RECORDS SHOWN: Begin

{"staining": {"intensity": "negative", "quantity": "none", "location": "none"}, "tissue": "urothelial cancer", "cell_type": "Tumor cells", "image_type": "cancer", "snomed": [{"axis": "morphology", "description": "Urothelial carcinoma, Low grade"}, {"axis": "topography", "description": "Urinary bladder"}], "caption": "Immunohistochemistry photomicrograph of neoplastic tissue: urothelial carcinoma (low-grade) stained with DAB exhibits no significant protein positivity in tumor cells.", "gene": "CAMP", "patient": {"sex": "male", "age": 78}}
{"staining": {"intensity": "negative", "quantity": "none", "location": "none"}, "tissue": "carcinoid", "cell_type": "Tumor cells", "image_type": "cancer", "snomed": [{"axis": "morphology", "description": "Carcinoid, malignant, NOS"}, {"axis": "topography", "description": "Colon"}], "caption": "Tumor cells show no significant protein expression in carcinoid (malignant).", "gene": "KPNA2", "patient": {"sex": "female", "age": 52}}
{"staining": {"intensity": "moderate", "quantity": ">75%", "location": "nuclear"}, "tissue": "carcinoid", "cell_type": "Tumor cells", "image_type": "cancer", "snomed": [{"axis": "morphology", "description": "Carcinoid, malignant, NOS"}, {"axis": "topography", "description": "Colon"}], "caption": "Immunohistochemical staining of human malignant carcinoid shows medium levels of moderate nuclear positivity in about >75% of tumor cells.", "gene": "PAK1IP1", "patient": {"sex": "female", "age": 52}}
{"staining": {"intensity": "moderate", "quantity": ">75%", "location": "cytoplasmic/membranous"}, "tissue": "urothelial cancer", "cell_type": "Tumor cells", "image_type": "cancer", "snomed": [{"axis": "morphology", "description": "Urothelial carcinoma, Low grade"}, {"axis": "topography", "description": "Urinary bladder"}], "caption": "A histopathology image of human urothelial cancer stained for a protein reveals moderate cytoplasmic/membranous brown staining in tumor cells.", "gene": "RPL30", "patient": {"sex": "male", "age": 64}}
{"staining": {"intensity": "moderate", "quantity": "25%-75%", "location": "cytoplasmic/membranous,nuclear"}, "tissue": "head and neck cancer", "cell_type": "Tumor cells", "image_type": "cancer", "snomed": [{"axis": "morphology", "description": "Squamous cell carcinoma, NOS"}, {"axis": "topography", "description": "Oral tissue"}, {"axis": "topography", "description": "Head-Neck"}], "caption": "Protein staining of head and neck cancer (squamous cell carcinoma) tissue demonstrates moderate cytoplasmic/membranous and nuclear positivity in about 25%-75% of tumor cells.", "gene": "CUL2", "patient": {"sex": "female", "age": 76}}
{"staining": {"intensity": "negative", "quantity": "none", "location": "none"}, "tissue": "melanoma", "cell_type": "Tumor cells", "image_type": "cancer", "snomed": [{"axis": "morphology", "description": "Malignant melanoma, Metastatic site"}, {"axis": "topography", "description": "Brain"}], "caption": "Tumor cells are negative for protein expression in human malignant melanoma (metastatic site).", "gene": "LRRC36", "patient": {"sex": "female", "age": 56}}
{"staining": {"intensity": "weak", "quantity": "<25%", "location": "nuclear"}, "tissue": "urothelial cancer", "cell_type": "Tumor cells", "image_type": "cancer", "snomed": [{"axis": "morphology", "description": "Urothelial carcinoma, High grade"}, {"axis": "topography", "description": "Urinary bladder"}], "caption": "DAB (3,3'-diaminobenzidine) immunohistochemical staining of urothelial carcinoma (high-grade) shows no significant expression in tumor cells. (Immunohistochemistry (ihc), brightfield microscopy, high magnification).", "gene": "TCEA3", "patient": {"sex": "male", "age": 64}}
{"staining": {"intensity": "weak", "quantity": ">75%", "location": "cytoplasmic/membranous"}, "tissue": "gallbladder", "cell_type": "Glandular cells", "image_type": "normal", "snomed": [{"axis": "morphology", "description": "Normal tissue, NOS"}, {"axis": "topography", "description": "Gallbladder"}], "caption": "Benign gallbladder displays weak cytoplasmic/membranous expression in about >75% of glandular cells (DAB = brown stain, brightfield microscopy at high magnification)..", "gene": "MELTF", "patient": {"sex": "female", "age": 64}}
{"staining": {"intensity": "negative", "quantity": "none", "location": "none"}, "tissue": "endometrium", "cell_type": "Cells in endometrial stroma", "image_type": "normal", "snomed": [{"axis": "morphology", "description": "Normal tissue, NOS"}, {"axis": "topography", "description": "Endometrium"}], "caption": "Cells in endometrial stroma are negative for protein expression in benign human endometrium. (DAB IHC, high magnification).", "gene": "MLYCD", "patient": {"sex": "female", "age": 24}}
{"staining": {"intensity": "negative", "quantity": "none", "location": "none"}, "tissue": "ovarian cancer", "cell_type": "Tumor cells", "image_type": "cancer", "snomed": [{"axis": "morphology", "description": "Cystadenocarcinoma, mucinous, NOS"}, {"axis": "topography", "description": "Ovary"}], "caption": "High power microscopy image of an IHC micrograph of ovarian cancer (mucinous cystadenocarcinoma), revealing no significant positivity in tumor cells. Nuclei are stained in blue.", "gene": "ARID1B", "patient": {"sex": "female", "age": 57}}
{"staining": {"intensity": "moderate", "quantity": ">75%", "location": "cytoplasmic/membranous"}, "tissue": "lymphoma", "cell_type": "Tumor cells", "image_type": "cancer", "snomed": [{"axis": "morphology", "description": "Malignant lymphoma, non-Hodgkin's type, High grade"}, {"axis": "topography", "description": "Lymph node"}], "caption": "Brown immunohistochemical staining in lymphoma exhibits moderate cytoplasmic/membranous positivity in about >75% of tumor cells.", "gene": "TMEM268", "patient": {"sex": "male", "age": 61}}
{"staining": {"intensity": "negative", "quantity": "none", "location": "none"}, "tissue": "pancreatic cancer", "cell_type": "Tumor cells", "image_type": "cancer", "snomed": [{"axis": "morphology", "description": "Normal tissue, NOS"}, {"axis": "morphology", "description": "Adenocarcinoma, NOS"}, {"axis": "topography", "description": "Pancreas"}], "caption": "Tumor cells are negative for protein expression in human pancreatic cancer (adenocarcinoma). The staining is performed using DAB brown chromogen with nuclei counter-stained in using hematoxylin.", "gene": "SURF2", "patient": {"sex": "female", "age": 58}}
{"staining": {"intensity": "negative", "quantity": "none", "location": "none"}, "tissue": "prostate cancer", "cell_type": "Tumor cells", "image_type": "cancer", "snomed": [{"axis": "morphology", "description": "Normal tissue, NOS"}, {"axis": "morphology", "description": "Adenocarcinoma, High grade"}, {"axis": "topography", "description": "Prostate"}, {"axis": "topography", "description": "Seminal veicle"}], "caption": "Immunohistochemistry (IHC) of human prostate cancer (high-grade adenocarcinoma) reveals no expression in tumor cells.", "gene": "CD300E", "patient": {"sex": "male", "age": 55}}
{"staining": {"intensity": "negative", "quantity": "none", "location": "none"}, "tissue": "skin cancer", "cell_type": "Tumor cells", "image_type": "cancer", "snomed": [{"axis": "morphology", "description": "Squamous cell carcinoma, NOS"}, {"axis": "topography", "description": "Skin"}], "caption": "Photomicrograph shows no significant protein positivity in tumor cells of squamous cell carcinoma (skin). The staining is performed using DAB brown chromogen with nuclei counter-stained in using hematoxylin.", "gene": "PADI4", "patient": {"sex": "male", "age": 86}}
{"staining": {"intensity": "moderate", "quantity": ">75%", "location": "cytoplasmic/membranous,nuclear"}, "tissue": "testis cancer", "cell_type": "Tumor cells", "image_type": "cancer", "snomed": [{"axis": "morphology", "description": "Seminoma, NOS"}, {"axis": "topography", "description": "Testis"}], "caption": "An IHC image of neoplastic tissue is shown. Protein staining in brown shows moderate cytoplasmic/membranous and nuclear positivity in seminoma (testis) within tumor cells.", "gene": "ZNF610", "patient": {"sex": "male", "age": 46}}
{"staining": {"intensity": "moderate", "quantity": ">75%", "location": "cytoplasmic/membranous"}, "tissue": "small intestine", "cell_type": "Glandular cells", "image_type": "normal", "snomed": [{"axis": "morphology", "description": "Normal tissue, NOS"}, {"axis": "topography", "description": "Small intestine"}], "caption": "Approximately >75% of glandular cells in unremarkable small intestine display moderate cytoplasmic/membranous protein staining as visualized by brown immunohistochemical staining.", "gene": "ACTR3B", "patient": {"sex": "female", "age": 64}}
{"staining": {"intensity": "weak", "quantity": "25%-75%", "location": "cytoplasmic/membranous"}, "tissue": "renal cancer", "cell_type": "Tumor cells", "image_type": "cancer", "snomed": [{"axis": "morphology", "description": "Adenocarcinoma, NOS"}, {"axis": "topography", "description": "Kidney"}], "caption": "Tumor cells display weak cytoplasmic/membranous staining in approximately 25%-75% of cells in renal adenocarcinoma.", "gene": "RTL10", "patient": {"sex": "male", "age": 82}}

RECORDS SHOWN: End

EXERCISE AIM: In the data above, which lines lie between the line with "cells show no" and the line with "staining of head", inclusive? Print those lines exactly and nothing else.

REPLY:
{"staining": {"intensity": "negative", "quantity": "none", "location": "none"}, "tissue": "carcinoid", "cell_type": "Tumor cells", "image_type": "cancer", "snomed": [{"axis": "morphology", "description": "Carcinoid, malignant, NOS"}, {"axis": "topography", "description": "Colon"}], "caption": "Tumor cells show no significant protein expression in carcinoid (malignant).", "gene": "KPNA2", "patient": {"sex": "female", "age": 52}}
{"staining": {"intensity": "moderate", "quantity": ">75%", "location": "nuclear"}, "tissue": "carcinoid", "cell_type": "Tumor cells", "image_type": "cancer", "snomed": [{"axis": "morphology", "description": "Carcinoid, malignant, NOS"}, {"axis": "topography", "description": "Colon"}], "caption": "Immunohistochemical staining of human malignant carcinoid shows medium levels of moderate nuclear positivity in about >75% of tumor cells.", "gene": "PAK1IP1", "patient": {"sex": "female", "age": 52}}
{"staining": {"intensity": "moderate", "quantity": ">75%", "location": "cytoplasmic/membranous"}, "tissue": "urothelial cancer", "cell_type": "Tumor cells", "image_type": "cancer", "snomed": [{"axis": "morphology", "description": "Urothelial carcinoma, Low grade"}, {"axis": "topography", "description": "Urinary bladder"}], "caption": "A histopathology image of human urothelial cancer stained for a protein reveals moderate cytoplasmic/membranous brown staining in tumor cells.", "gene": "RPL30", "patient": {"sex": "male", "age": 64}}
{"staining": {"intensity": "moderate", "quantity": "25%-75%", "location": "cytoplasmic/membranous,nuclear"}, "tissue": "head and neck cancer", "cell_type": "Tumor cells", "image_type": "cancer", "snomed": [{"axis": "morphology", "description": "Squamous cell carcinoma, NOS"}, {"axis": "topography", "description": "Oral tissue"}, {"axis": "topography", "description": "Head-Neck"}], "caption": "Protein staining of head and neck cancer (squamous cell carcinoma) tissue demonstrates moderate cytoplasmic/membranous and nuclear positivity in about 25%-75% of tumor cells.", "gene": "CUL2", "patient": {"sex": "female", "age": 76}}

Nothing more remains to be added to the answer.